Er zijn diverse stakeholders die invloed kunnen hebben op het behalen van het Organisatiedoel en het ontstaan van het Organisatieprobleem. Je kunt deze in kaart brengen door middel van de Stakeholder Matrix. Het is een goed idee om hierbij je opdrachtgever te betrekken, want dit vergroot het draagvlak van je conclusies. Vervolgens concludeer je welke stakeholder het meest invloed heeft op het oplossen van het Organisatieprobleem. Deze stakeholder wordt de Doelgroep van je campagne.

Onderzoek:

  • Concurrentie:
  • Wat is de Consideration Set van de doelgroep?
  • Wat zijn voor de doelgroep belangrijke redenen om wel/ niet voor een bepaald aanbod te kiezen? Met andere woorden: wat zijn de belangrijkste beslissingscriteria?
  • Welke segmentatie-criteria zijn belangrijk om de doelgroep te verdelen in homogene segmenten?
  • Welke mensen hebben invloed op het beslissingsproces?

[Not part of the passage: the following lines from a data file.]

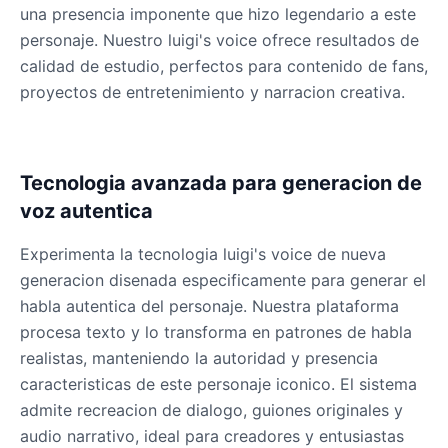
una presencia imponente que hizo legendario a este
personaje. Nuestro luigi's voice ofrece resultados de
calidad de estudio, perfectos para contenido de fans,
proyectos de entretenimiento y narracion creativa.
Tecnologia avanzada para generacion de
voz autentica
Experimenta la tecnologia luigi's voice de nueva
generacion disenada especificamente para generar el
habla autentica del personaje. Nuestra plataforma
procesa texto y lo transforma en patrones de habla
realistas, manteniendo la autoridad y presencia
caracteristicas de este personaje iconico. El sistema
admite recreacion de dialogo, guiones originales y
audio narrativo, ideal para creadores y entusiastas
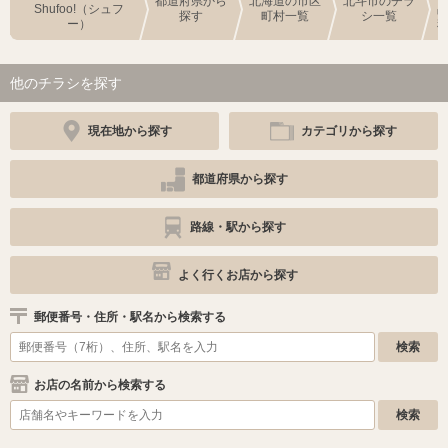
都道府県から
北海道の市区
北斗市のチラ
Shufoo!（シュフ
探す
町村一覧
シ一覧
ー）
他のチラシを探す
現在地から探す
カテゴリから探す
都道府県から探す
路線・駅から探す
よく行くお店から探す
郵便番号・住所・駅名から検索する
お店の名前から検索する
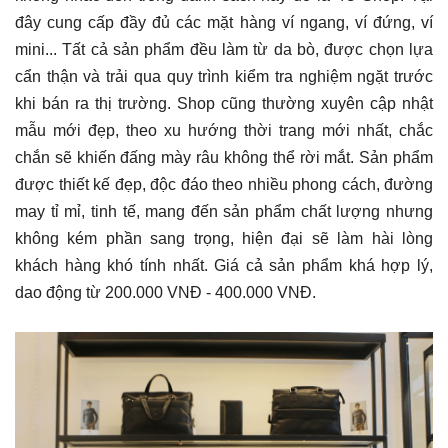
đây cung cấp đầy đủ các mặt hàng ví ngang, ví đứng, ví
mini... Tất cả sản phẩm đều làm từ da bò, được chọn lựa
cẩn thận và trải qua quy trình kiểm tra nghiệm ngặt trước
khi bán ra thị trường. Shop cũng thường xuyên cập nhật
mẫu mới đẹp, theo xu hướng thời trang mới nhất, chắc
chắn sẽ khiến đấng mày râu không thể rời mắt. Sản phẩm
được thiết kế đẹp, độc đáo theo nhiều phong cách, đường
may tỉ mỉ, tinh tế, mang đến sản phẩm chất lượng nhưng
không kém phần sang trọng, hiện đại sẽ làm hài lòng
khách hàng khó tính nhất. Giá cả sản phẩm khá hợp lý,
dao động từ 200.000 VNĐ - 400.000 VNĐ.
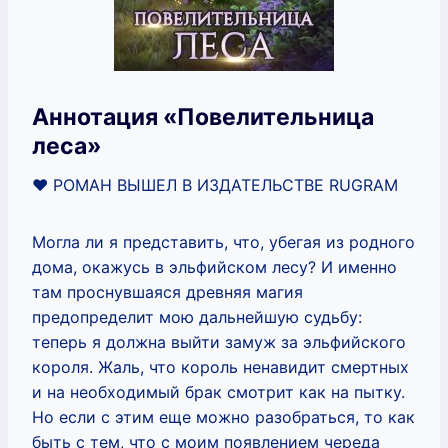
Аннотация «Повелительница
леса»
‍❤️‍ РОМАН ВЫШЕЛ В ИЗДАТЕЛЬСТВЕ RUGRAM
Могла ли я представить, что, убегая из родного
дома, окажусь в эльфийском лесу? И именно
там проснувшаяся древняя магия
предопределит мою дальнейшую судьбу:
теперь я должна выйти замуж за эльфийского
короля. Жаль, что король ненавидит смертных
и на необходимый брак смотрит как на пытку.
Но если с этим еще можно разобраться, то как
быть с тем, что с моим появлением череда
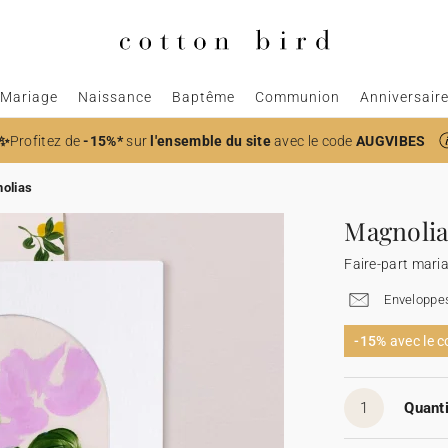
Mariage
Naissance
Baptême
Communion
Anniversair
✨
Profitez de
-15%*
sur
l'ensemble du site
avec le code
AUGVIBES
olias
Magnolia
Faire-part mari
Enveloppes
-15%
avec le 
1
Quanti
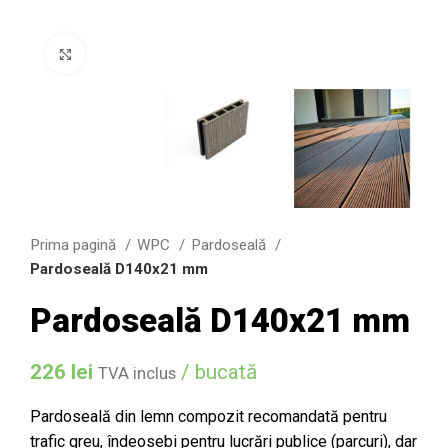
Click to enlarge
Prima pagină
WPC
Pardoseală
Pardoseală D140x21 mm
Pardoseală D140x21 mm
226
lei
/ bucată
TVA inclus
Pardoseală din lemn compozit recomandată pentru
trafic greu, îndeosebi pentru lucrări publice (parcuri), dar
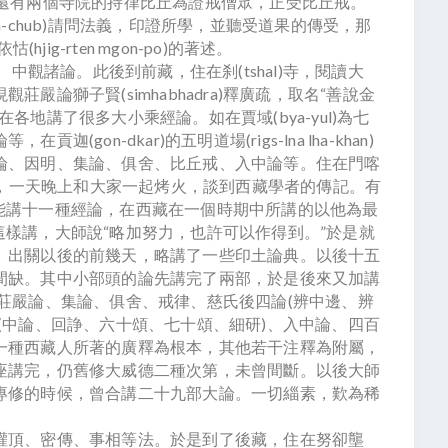
屏教阿闍黎，還有兩個寺院的持律比丘為證戒僧眾，正受比丘戒。
an-chub)請問法義，印證所學，並聽受道果的傳受，那
(hjig-rten mgon-po)的著述。
中觀諸論。此後到前藏，住在刹(tshal)寺，閱讀大
嚴論獅子賢(simhabhadra)釋廣疏，取名“善說金
地講了很多大小乘經論。如在賈域(bya-yul)為七
on-dkar)的五明道場(rigs-lna lha-khan)
論、因明、集論、俱舍、比丘戒、入中論等。住在門喀
on)寺的時候，一天晚上和大家一起烤火，談到西藏學者的傳記。有
中每日能講十一種經論，在西藏在一個時期中所講的以他為最
師也這樣講，大師說“略加努力，也許可以作得到。”於是就
。出關以後的前幾天，略講了一些印土論典。以後十五
間缺。其中小部頭的論先講完了兩部，於是後來又加講
莊嚴論、集論、俱舍、戒律、慈氏後四論(辨中邊、辨
(中論、回諍、六十頌、七十頌、細研)、入中論、四百
一種西藏人所著的廣釋為根本，其他若干注釋為附屬，
座講完，仍舊修大威德二種次第，未曾間斷。以後大師
專修的時候，曾合講二十九部大論。一切緇素，歎為稀
頂、密傳、事相等法。於是到了後藏，住在努卻壟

Denk hierbij aan:

Maak:

Positioneringsmatrix

Beschrijf ook:

-> Dit is belangrijk, omdat je straks in je advies hierop je Creatief Concept kunt baseren.

Strategie

Op basis van voorgaande Analyse, begint nu met Strategie het meer creatieve gedeelte: welke Doelgroep, Doelen, Positionering en Propositie kun je het beste kiezen? In de visie van Zweers zijn dit de vier bouwstenen voor een Operationeel Plan ofwel Concept. (Zelf hanteer ik voor een Creatief Concept de volgende drie bouwstenen: Boodschap, Middelenmix, Afzender. Uitgaande van het Communicatiemodel van Lasswell.)

De vier bouwstenen – Doelgroep, Doelen, Positionering en Propositie – zijn zeker nuttig. Hierna zal ik ze mijn eigen invulling geven.

Doelgroep

In de voorgaande Analyse heb je informatie gevonden. Op basis daarvan kun je nu een Persona opstellen. (Of moeten er meerdere Persona’s ontwikkeld worden?)

Bovendien kun je concluderen of er maar één Doelgroep is, of dat meerdere Stakeholders invloed hebben op het ontstaan of oplossen van het Organisatieprobleem. Ook zou je kunnen concluderen dat er in de DMU/ Rollen in het Beslissingsproces verschillende groepen van mensen zijn die het waard zijn om een communicatiecampagne op te richten.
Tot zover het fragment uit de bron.